Recently I accused FCC commissioner Jonathan Edelstein of "selling out" his normally-left-leaning values, in that he was willing to approve the XM-Sirius merger if various conditions were met. Conditions that were stricter than what had been originally proposed, but frankly, were ultimately meaningless in the face of a government-sanctioned monopoly...which is what XM/Sirius are.
I personally feel this merger is bad news no matter what conditions are imposed, hence my feelings about Edelstein.
Well, I give Edelstein some credit back. When it became apparent that fellow Commissioner Tate was the real sellout and cast the swing vote in favor of the merger...WITHOUT the extra conditions...Edelstein voted against it, after all.
This is still horrible news, but at least Edelstein gets some street cred back.
Quick reminder: both XM and Sirius have been paying quite a lot of money to NPR and other public radio content providers for the rights to air said pubradio programming. With a monopoly in place, you can bet that gravy train will be coming to an abrupt end pretty soon. This is bad news since that revenue was helping a lot to pay for other new initiatives, and it couldn't come at a worse time overall-economy-wise.
BTW, technically this is not over just yet. Various factions - like the NAB and NPR - can and no doubt will sue to block the merger. The merger will almost certainly be frozen until the court case is resolved, which will take months or years. In other words, long enough to see a new President into office. If Democratic Presidential nominee Barack Obama wins, by law that will shift the makeup of the five FCC commissioners, from three Republicans and two Democrats, to the reverse of that. It might even force the current FCC commissioner/chairman, right-wing, secrecy-obsessed, and under-Congressional-investigation Kevin Martin, out entirely.
Needless to say, an FCC commission with a Democratic makeup might be a lot more inclined to block the XM-Sirius merger. Even with Obama in the White House, I wouldn't take it to the bank, but it could happen. We'll see...
1 comment:
Hey, I stumbled on your site when looking for reviews on the $37.50 HD radio. Apparently, you have the same problems with yours that I have with mine - primarily the weak signal.
I wanted to make a comment on the "government sanctioned monopoly" line. The thing that bothers me about this is that while XM & Sirius do provide a pretty unique package (nowhere else can you get coast to coast radio coverage), I don't see them as the enemy of terrestrial radio.
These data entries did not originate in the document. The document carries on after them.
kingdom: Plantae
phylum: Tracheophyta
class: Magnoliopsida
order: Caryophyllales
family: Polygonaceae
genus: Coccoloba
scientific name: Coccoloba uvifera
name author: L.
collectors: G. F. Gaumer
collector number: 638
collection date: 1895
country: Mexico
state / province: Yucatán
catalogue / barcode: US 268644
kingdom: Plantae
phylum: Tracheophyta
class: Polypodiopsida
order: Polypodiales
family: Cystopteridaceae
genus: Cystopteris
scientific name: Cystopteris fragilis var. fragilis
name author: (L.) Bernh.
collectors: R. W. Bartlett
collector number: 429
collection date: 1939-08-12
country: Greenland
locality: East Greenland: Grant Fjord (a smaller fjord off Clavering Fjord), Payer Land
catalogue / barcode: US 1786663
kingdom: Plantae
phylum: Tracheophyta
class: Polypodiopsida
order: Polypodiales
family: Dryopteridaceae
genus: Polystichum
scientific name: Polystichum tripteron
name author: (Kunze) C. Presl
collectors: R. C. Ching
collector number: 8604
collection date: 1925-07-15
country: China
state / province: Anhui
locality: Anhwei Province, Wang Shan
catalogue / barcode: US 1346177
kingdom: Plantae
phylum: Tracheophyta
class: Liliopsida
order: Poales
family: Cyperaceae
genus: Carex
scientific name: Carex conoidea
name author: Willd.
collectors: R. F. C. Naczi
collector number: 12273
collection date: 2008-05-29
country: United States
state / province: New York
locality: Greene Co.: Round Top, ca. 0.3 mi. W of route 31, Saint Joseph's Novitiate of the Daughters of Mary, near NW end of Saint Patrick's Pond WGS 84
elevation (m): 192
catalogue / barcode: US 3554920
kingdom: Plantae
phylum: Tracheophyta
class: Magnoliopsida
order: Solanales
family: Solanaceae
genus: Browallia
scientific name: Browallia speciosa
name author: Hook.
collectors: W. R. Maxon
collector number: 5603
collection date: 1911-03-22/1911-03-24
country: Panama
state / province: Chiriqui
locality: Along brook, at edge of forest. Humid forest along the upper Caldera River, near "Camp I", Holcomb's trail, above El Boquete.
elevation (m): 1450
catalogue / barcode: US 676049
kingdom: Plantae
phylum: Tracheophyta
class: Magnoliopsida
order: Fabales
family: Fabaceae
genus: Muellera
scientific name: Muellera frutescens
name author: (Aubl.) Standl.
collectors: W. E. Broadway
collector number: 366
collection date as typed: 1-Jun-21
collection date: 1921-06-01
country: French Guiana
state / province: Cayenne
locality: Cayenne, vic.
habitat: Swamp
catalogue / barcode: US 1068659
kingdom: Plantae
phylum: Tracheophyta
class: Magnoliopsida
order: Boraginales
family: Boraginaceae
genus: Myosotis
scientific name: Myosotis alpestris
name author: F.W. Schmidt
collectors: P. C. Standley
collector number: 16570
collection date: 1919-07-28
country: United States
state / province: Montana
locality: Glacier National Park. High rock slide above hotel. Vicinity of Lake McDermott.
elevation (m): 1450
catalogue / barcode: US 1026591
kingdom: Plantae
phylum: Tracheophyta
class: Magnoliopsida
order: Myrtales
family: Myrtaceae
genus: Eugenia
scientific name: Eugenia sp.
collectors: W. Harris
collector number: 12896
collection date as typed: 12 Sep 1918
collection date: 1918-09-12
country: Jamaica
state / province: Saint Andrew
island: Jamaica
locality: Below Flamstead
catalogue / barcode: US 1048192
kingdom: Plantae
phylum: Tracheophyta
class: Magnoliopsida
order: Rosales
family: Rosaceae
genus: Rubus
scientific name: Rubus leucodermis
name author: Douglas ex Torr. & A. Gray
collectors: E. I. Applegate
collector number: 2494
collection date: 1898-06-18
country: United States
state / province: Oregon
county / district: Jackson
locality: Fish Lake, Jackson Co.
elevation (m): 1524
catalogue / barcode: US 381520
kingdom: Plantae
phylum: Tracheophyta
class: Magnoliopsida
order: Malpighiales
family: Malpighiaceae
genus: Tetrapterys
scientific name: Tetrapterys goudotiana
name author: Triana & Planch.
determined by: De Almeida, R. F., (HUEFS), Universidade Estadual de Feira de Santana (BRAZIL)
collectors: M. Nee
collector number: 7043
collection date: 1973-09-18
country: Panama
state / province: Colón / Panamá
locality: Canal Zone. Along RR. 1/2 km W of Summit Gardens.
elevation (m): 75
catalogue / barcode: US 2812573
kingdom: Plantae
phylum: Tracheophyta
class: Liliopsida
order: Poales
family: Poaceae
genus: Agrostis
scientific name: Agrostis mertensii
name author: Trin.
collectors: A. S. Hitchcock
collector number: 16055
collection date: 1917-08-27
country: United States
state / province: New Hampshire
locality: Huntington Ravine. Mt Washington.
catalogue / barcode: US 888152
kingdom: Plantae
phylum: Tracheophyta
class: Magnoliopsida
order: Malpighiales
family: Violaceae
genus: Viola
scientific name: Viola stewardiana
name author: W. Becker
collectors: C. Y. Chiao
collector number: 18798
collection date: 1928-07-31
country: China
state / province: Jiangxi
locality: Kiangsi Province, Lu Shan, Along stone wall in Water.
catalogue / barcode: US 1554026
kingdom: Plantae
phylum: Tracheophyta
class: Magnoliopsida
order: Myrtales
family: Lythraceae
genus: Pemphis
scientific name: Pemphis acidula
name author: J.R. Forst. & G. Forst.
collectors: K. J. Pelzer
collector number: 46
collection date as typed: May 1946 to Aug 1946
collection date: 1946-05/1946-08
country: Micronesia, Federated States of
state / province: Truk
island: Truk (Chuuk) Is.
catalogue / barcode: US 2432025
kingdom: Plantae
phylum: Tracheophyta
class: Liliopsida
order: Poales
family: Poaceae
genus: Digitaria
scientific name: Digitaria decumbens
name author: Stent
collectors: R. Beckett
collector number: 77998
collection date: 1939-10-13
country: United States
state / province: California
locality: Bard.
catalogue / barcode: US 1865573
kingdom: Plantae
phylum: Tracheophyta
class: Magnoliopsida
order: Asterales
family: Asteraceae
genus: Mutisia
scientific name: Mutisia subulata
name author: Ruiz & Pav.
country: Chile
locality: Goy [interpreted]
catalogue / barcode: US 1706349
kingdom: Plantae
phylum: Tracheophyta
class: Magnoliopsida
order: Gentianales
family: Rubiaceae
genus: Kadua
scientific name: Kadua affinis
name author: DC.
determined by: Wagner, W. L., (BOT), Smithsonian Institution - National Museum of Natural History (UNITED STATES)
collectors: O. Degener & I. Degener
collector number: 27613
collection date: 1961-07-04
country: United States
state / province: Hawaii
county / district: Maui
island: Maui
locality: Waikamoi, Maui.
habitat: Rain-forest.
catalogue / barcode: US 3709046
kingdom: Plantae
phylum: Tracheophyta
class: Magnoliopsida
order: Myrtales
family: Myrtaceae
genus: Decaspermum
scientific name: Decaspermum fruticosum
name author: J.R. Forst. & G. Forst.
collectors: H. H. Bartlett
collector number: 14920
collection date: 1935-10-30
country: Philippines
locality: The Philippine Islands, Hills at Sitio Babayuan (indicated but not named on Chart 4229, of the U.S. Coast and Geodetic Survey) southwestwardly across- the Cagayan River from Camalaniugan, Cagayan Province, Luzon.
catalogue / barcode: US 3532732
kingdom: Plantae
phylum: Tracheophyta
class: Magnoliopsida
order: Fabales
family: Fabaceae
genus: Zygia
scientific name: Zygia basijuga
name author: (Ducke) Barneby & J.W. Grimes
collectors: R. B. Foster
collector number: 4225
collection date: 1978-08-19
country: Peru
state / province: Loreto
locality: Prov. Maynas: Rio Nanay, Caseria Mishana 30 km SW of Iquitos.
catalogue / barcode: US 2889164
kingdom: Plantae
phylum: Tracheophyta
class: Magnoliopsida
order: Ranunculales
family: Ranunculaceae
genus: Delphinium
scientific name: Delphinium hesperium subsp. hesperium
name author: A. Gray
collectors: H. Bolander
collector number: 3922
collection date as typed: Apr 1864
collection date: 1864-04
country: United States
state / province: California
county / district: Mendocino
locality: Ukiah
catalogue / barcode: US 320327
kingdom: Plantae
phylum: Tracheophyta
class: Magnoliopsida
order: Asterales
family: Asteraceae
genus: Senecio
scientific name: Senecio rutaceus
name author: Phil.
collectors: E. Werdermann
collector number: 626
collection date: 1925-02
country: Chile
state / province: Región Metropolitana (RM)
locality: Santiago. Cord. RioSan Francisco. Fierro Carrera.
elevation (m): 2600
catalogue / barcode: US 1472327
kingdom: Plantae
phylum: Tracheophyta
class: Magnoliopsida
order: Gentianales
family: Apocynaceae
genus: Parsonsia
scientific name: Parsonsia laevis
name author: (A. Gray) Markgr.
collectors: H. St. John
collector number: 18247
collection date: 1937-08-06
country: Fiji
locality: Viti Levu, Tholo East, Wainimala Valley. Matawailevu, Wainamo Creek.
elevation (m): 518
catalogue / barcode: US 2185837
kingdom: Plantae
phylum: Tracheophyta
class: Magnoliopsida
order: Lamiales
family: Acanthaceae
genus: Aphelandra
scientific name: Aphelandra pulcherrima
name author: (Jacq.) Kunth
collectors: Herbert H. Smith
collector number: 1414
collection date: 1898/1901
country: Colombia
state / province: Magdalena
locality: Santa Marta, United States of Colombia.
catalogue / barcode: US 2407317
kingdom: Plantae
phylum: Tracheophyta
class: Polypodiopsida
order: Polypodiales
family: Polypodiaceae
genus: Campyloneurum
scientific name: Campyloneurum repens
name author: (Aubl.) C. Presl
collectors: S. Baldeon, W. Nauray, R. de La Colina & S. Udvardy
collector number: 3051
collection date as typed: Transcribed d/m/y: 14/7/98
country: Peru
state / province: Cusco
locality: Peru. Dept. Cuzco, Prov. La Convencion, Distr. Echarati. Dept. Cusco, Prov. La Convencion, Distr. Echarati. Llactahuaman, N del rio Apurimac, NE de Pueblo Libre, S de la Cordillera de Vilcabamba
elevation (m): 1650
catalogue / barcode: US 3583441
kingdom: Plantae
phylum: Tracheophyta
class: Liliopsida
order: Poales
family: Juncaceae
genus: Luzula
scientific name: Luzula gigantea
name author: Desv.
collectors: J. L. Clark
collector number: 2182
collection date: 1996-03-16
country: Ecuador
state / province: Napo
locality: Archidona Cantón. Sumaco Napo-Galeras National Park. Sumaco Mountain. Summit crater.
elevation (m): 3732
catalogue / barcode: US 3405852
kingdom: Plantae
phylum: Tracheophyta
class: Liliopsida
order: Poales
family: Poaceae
With all the restrictions the FCC placed on the merger, I don't reall think that they'll even realize most of the "synergies" that Mel keeps talking about.
I guess the thing that bugs me most is that I keep hearing the word "monopoly" when it's not really true. Sirius XM competes with all of the other things I spend money and time on for my news & entertainment: I subscribe to several podcasts, I have cable TV (and yes, I do use the cable radio channels), and I do listen to terrestrial radio, too.
Just because you work at a radio station doesn't automatically mean you have to tow the company line. I think the country needs satellite radio, just like it needs terrestrial radio, and the thing to do is for the NAB members and Sirius/XM to work together to make BOTH services better.
After all, the point was made at the very beginning: if satellite isn't competition, then the NAB wouldn't care what satellite does. The very fact that your employer cares so much about competition from satellite pretty much proves that there is competition, and hence no monopoly.
Having said all that, I like what I've read so far on your blog, and I'm going to add it to my feed list.